= Friction Acoustics =

Acoustics of Friction

Solid bodies in contact that undergo shear relative motion (friction) radiate energy. Part of this energy is radiated directly into the surrounding fluid media, and another part radiates throughout the solid bides and the connecting boundary conditions. The coupling of structural vibration and acoustic radiation takes is rooted in the mechanism of atomic oscillations, by which kinetic energy is translated to thermal energy.

This field involves principles of acoustics, solid mechanics, contact dynamics, and tribology.

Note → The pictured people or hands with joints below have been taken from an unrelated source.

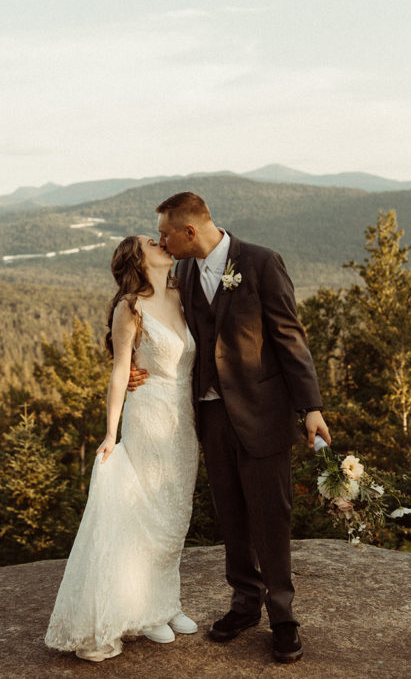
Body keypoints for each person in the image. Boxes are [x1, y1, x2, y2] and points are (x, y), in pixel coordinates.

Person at [132, 192, 330, 663]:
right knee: (232, 515)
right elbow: (141, 314)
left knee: (271, 515)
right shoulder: (178, 272)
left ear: (190, 232)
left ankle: (283, 617)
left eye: (165, 233)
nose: (161, 241)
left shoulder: (261, 263)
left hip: (262, 413)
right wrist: (131, 363)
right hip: (209, 415)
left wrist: (311, 408)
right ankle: (244, 604)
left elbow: (290, 337)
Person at [44, 235, 200, 662]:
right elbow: (119, 372)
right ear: (138, 258)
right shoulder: (129, 307)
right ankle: (148, 612)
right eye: (152, 242)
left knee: (176, 510)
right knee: (150, 509)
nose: (162, 243)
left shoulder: (183, 291)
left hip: (185, 419)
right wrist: (111, 434)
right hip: (148, 414)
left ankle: (169, 603)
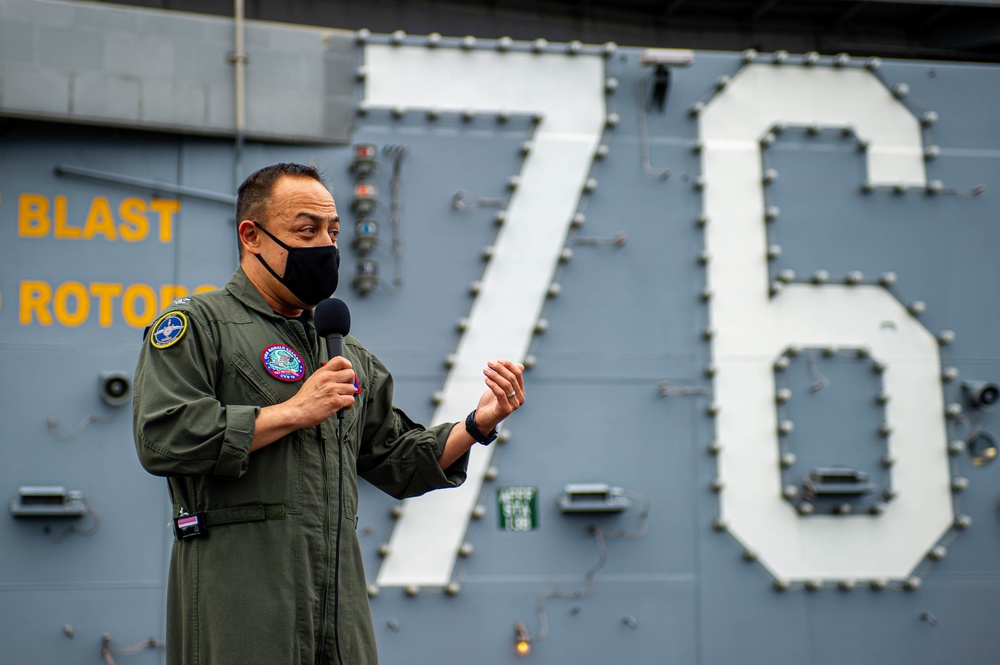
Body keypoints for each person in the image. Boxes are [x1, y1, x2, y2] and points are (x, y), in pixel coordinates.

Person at [132, 162, 524, 665]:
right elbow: (164, 436)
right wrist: (294, 412)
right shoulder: (199, 326)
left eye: (333, 232)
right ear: (251, 235)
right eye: (306, 230)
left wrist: (477, 423)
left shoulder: (343, 350)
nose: (326, 245)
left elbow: (396, 460)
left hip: (338, 615)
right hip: (241, 612)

==Coupling and Stick-Slip==
Vibrational energy induced by either kinetic or breakaway friction can cause modal excitation of a subset of the contacting bodies or the vibratory coupling of the multiple bodies, depending on the strength of coupling.

Friction noise can be the product of multiple distinct dynamic processes, sliding and stick-slip. Sliding generally leads to stick-slip under a decreasing friction-velocity relation, or other unstable oscillations.

== Weak Contact ==
When normal forces are low, the solid bodies vibratory modes are weakly excited. The resulting noise generated is known as roughness noise. This noise is largely broad-band near the surface, and radiation efficiency and material geometry dictates which frequency content is radiated into the far field.

Surfaces that are relatively smooth, or well-lubricated, low normal forces, and low relative velocities are prone to set conditions for this regime, and avoid stick-slip.

== Strong Contact ==
Under some conditions, the radiated energy is high at the mechanical eigenmodes of the coupled system. This conditions is more likely under higher roughness, higher normal loads, and higher relative sliding velocities.

== Empirical Relationships ==
A review of observed relationships between sound pressure due to friction and parameters such as normal force, roughness, and sliding velocity is provided by Feng et al.